### [Task to complete]
Copy out every one of the entries below word for word, omitting the pictures.

### [Provided records]
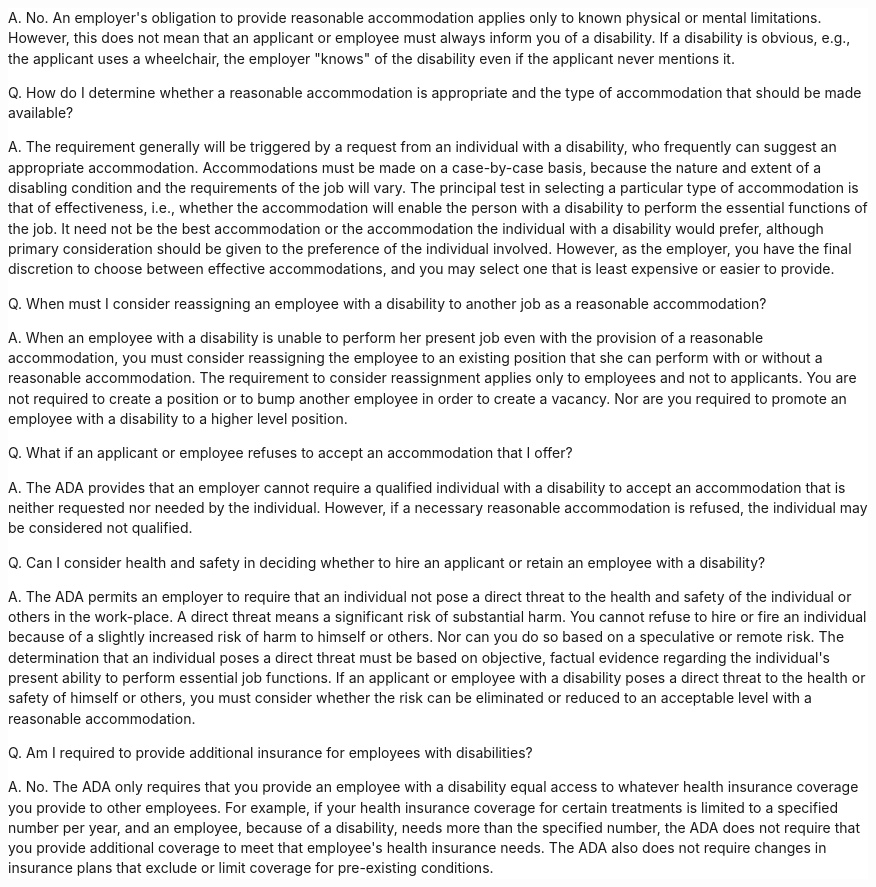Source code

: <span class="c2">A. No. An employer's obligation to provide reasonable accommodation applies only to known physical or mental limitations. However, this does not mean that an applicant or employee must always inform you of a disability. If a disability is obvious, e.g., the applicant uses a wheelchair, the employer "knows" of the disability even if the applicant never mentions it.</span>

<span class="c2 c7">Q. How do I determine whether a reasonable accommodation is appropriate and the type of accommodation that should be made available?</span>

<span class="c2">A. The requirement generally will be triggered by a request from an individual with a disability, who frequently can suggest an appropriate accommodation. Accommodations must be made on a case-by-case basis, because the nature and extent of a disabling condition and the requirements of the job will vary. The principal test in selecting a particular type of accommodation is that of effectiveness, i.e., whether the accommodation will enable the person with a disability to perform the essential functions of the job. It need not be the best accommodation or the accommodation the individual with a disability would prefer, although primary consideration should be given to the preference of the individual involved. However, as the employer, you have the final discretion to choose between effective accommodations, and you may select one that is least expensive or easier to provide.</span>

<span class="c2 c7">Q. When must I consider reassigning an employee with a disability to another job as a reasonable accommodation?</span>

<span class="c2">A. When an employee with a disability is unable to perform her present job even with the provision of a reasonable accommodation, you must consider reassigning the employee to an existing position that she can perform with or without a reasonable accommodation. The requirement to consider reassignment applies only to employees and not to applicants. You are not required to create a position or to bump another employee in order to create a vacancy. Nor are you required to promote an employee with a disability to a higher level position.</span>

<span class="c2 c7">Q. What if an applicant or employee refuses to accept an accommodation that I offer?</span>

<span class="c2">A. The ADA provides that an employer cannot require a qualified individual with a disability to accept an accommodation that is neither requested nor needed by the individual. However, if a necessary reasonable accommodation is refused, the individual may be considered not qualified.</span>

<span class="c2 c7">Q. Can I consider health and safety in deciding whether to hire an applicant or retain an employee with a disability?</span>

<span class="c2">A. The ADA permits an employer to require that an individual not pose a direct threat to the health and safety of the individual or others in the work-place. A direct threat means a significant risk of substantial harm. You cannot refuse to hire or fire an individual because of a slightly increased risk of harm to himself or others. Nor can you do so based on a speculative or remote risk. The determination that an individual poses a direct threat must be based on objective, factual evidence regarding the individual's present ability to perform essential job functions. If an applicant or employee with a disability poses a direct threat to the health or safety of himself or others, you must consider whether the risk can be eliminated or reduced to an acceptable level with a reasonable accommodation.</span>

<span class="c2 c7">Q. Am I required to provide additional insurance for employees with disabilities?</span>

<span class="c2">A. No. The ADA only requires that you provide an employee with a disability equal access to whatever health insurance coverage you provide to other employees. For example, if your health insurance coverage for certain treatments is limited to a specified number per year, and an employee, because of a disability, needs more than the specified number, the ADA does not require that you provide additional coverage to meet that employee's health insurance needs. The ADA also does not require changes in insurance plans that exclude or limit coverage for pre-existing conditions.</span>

### [Solution below]
Source code

: <span class="c2">A. No. An employer's obligation to provide reasonable accommodation applies only to known physical or mental limitations. However, this does not mean that an applicant or employee must always inform you of a disability. If a disability is obvious, e.g., the applicant uses a wheelchair, the employer "knows" of the disability even if the applicant never mentions it.</span>

<span class="c2 c7">Q. How do I determine whether a reasonable accommodation is appropriate and the type of accommodation that should be made available?</span>

<span class="c2">A. The requirement generally will be triggered by a request from an individual with a disability, who frequently can suggest an appropriate accommodation. Accommodations must be made on a case-by-case basis, because the nature and extent of a disabling condition and the requirements of the job will vary. The principal test in selecting a particular type of accommodation is that of effectiveness, i.e., whether the accommodation will enable the person with a disability to perform the essential functions of the job. It need not be the best accommodation or the accommodation the individual with a disability would prefer, although primary consideration should be given to the preference of the individual involved. However, as the employer, you have the final discretion to choose between effective accommodations, and you may select one that is least expensive or easier to provide.</span>

<span class="c2 c7">Q. When must I consider reassigning an employee with a disability to another job as a reasonable accommodation?</span>

<span class="c2">A. When an employee with a disability is unable to perform her present job even with the provision of a reasonable accommodation, you must consider reassigning the employee to an existing position that she can perform with or without a reasonable accommodation. The requirement to consider reassignment applies only to employees and not to applicants. You are not required to create a position or to bump another employee in order to create a vacancy. Nor are you required to promote an employee with a disability to a higher level position.</span>

<span class="c2 c7">Q. What if an applicant or employee refuses to accept an accommodation that I offer?</span>

<span class="c2">A. The ADA provides that an employer cannot require a qualified individual with a disability to accept an accommodation that is neither requested nor needed by the individual. However, if a necessary reasonable accommodation is refused, the individual may be considered not qualified.</span>

<span class="c2 c7">Q. Can I consider health and safety in deciding whether to hire an applicant or retain an employee with a disability?</span>

<span class="c2">A. The ADA permits an employer to require that an individual not pose a direct threat to the health and safety of the individual or others in the work-place. A direct threat means a significant risk of substantial harm. You cannot refuse to hire or fire an individual because of a slightly increased risk of harm to himself or others. Nor can you do so based on a speculative or remote risk. The determination that an individual poses a direct threat must be based on objective, factual evidence regarding the individual's present ability to perform essential job functions. If an applicant or employee with a disability poses a direct threat to the health or safety of himself or others, you must consider whether the risk can be eliminated or reduced to an acceptable level with a reasonable accommodation.</span>

<span class="c2 c7">Q. Am I required to provide additional insurance for employees with disabilities?</span>

<span class="c2">A. No. The ADA only requires that you provide an employee with a disability equal access to whatever health insurance coverage you provide to other employees. For example, if your health insurance coverage for certain treatments is limited to a specified number per year, and an employee, because of a disability, needs more than the specified number, the ADA does not require that you provide additional coverage to meet that employee's health insurance needs. The ADA also does not require changes in insurance plans that exclude or limit coverage for pre-existing conditions.</span>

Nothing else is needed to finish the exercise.